* _What is required_: Report all lines below with the word "events".

* _Data excerpt_:

# # # # # # #

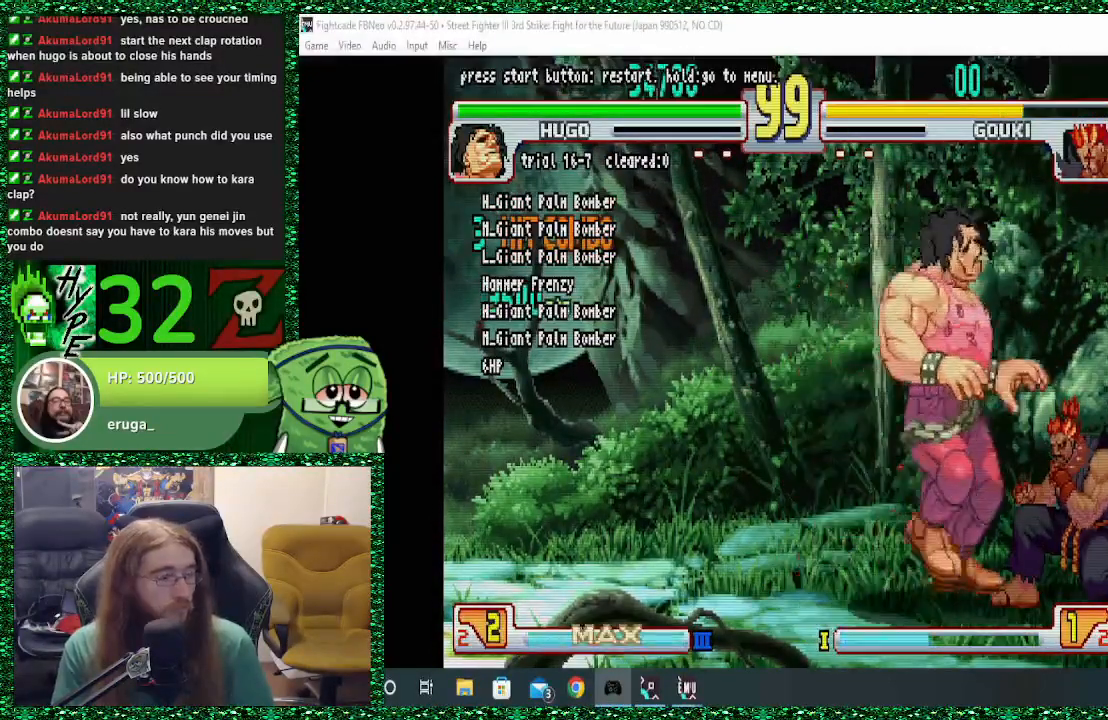
{"dt_ms": 500, "buttons": [], "left_stick": "left", "events": [[400, "left_stick", "down"], [500, "left_stick", "left"]]}
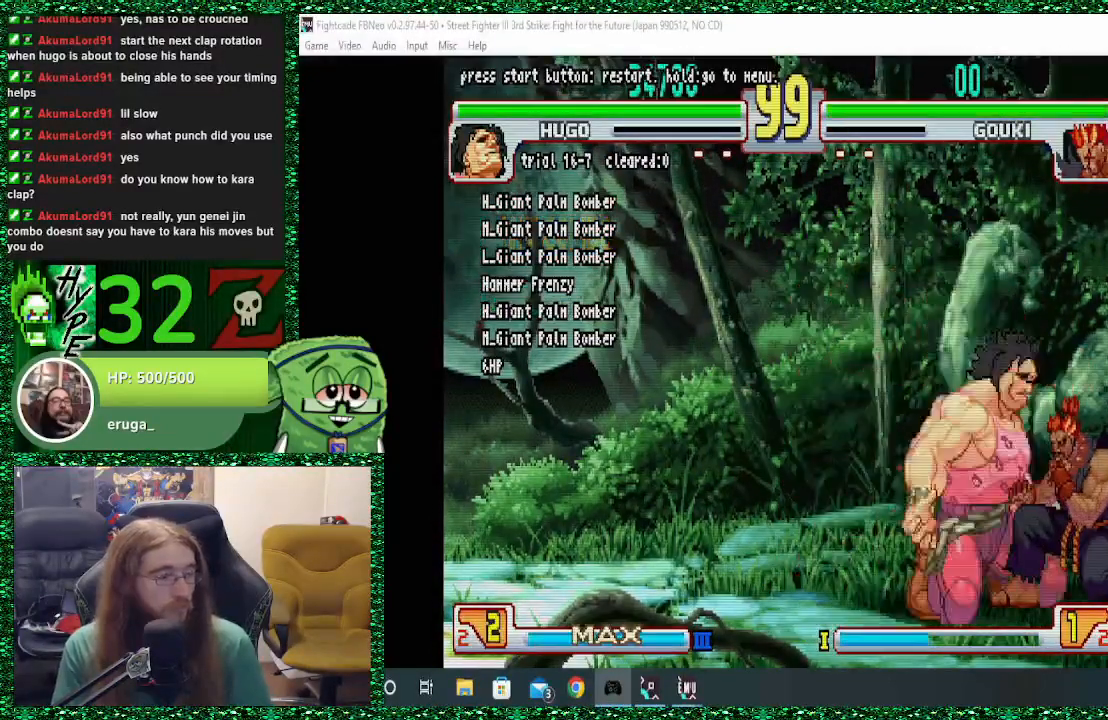
{"dt_ms": 500, "buttons": [], "left_stick": "down-right", "events": [[33, "R1", "down"], [100, "left_stick", "center"], [133, "R1", "up"], [233, "left_stick", "right"], [367, "left_stick", "down-right"]]}
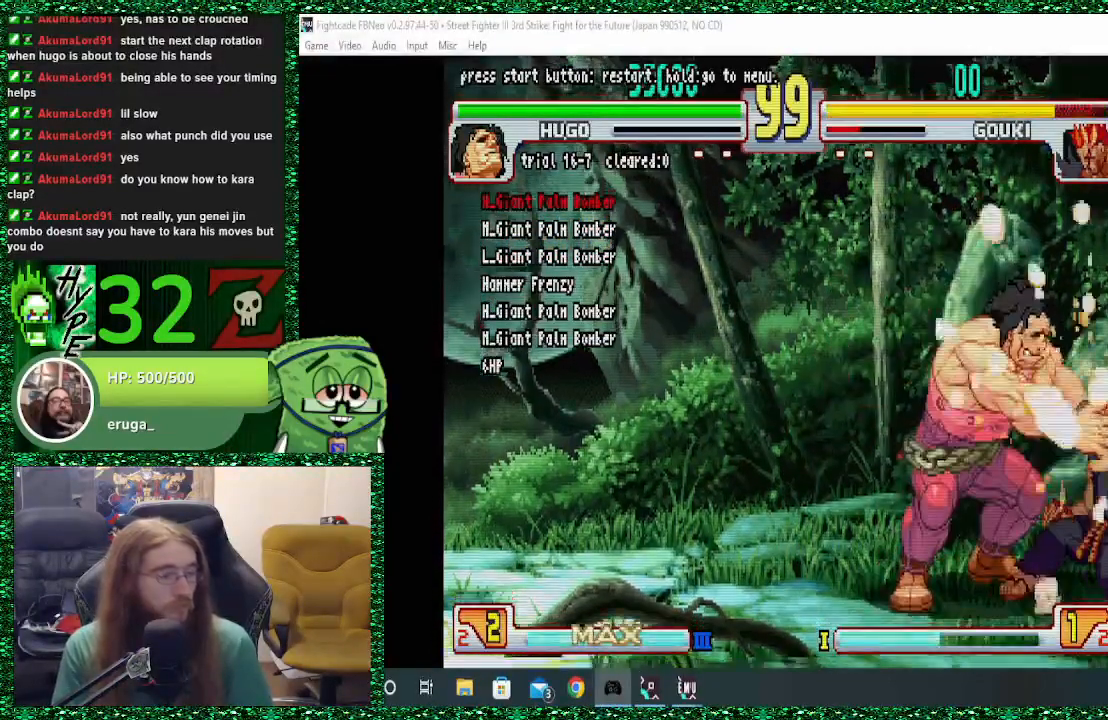
{"dt_ms": 1000, "buttons": [], "left_stick": "down"}
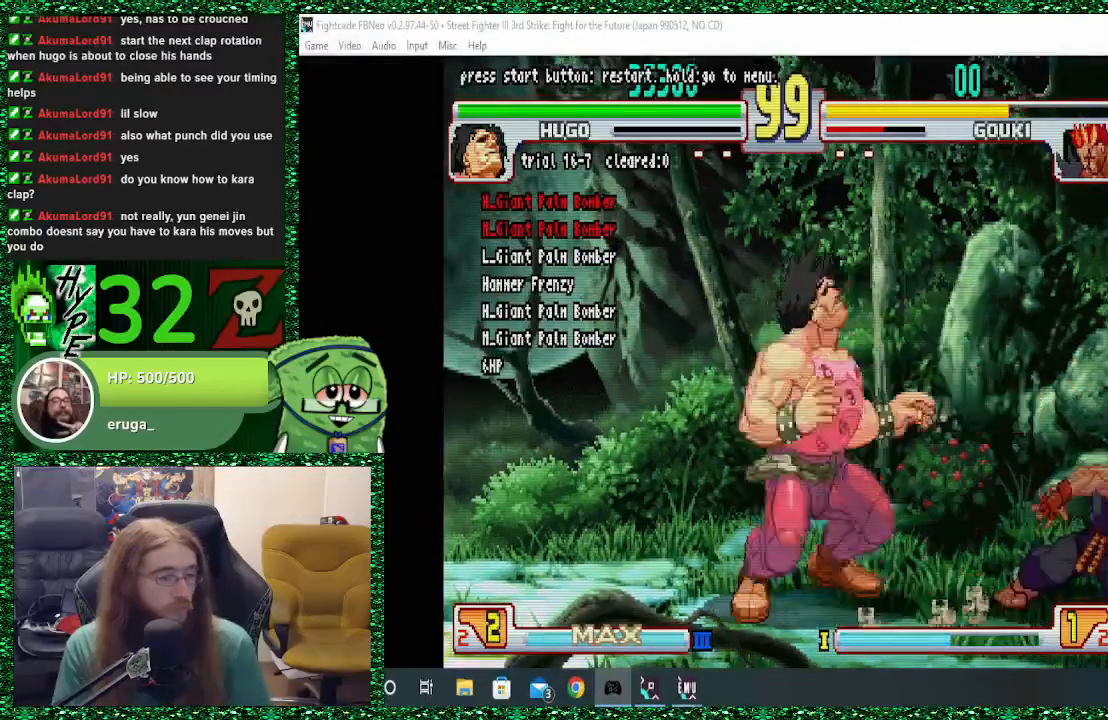
{"dt_ms": 500, "buttons": ["CIRCLE"], "left_stick": "right", "events": [[67, "left_stick", "down-right"], [267, "CIRCLE", "down"], [267, "left_stick", "right"]]}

# # # # # # #

* _Output for this exercise_:
{"dt_ms": 500, "buttons": [], "left_stick": "left", "events": [[400, "left_stick", "down"], [500, "left_stick", "left"]]}
{"dt_ms": 500, "buttons": [], "left_stick": "down-right", "events": [[33, "R1", "down"], [100, "left_stick", "center"], [133, "R1", "up"], [233, "left_stick", "right"], [367, "left_stick", "down-right"]]}
{"dt_ms": 500, "buttons": ["CIRCLE"], "left_stick": "right", "events": [[67, "left_stick", "down-right"], [267, "CIRCLE", "down"], [267, "left_stick", "right"]]}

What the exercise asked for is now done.